11 Nov

Amazon has picked up its first live cricket content and could now bid for the next Ashes series in Australia. 

Amazon secured a deal with New Zealand Cricket on Tuesday (10 November) to show their home matches live in India for the next four years. The deal includes India’s tour to New Zealand in 2022 and all men’s and women’s cricket until 2025-26. 

Industry insiders have long predicted the tech companies, Amazon, Google and Facebook, will start buying up cricket content mainly influenced by the huge Indian digital market. 

Cricket Australia’s (CA) four-year deal with BT Sport to show live Australian cricket in this country ends after this winter. BT Sport carried live coverage of England’s last Ashes tour in 2017-18. 

Informal talks have been held with broadcasters and CA over the next UK rights deal for Australian cricket that would include next winter’s Ashes tour. 

Sky will be keen to grab back the content and are favourites to land the deal they lost to BT to restore their domination of England cricket content. 

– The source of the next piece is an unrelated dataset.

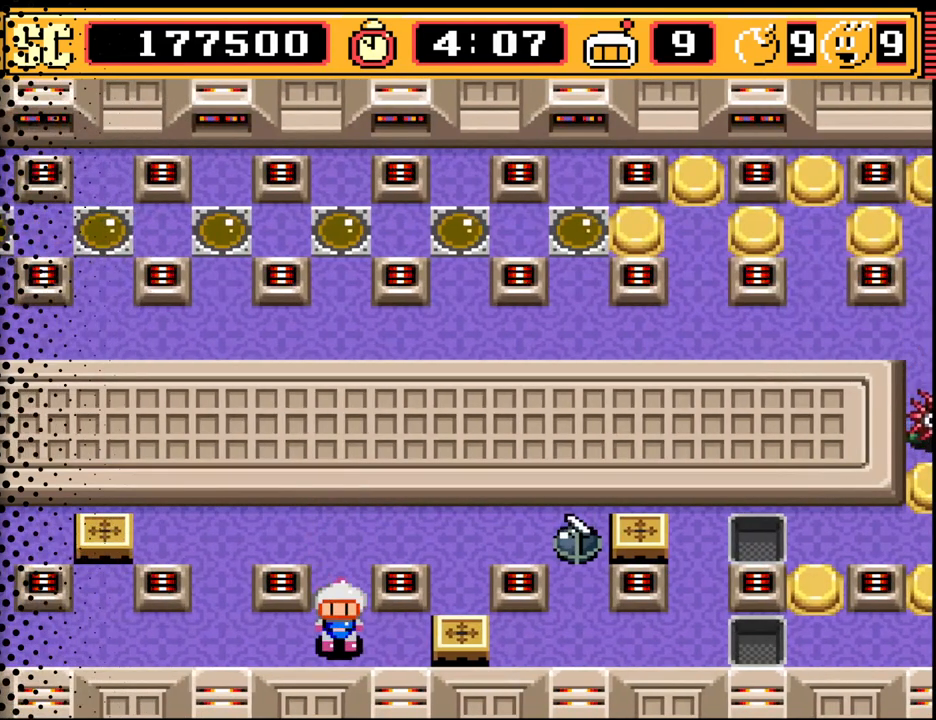
{"buttons": [], "events": [[67, "DPAD_LEFT", "down"], [100, "DPAD_LEFT", "up"], [267, "B", "down"], [400, "B", "up"]]}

For CA, overseas markets are where they look to maximise income rather than be concerned about the size of the live audience and Amazon clearly have the financial clout to outbid their rivals. It will depend on how Amazon views cricket rights fitting into its business plan. Amazon already has access to live tennis, rugby union internationals and American football. 

An Ashes tour is a plumb sporting fixture and sources in Australia are expecting interest from one of the digital streaming platforms. 

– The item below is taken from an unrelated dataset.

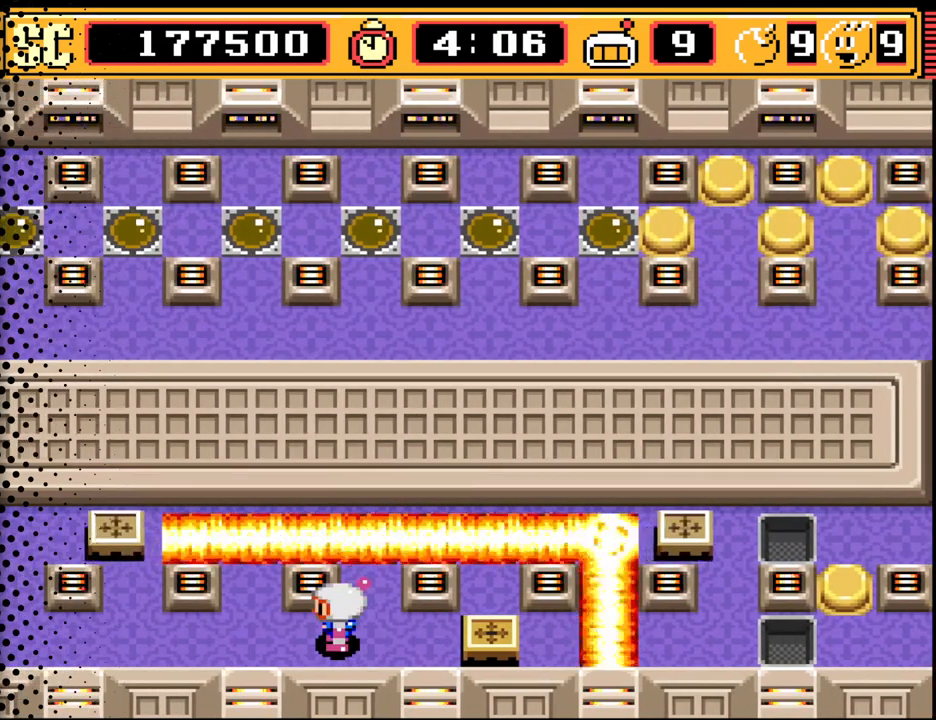
{"buttons": [], "events": [[100, "DPAD_RIGHT", "down"], [133, "DPAD_RIGHT", "up"]]}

Investing in a board’s overseas rights, such as showing Australian cricket live in Britain, is a cheaper way of buying into the sport than bidding for a board’s home broadcast deal. 

Tom Harrison, the ECB’s chief executive, travelled to the United States to meet with executives from digital platforms while negotiating the board’s last rights deal with Sky. He later said he was “absolutely certain” that “new distributors” will enter the cricket market within five years. Amazon have made that first step.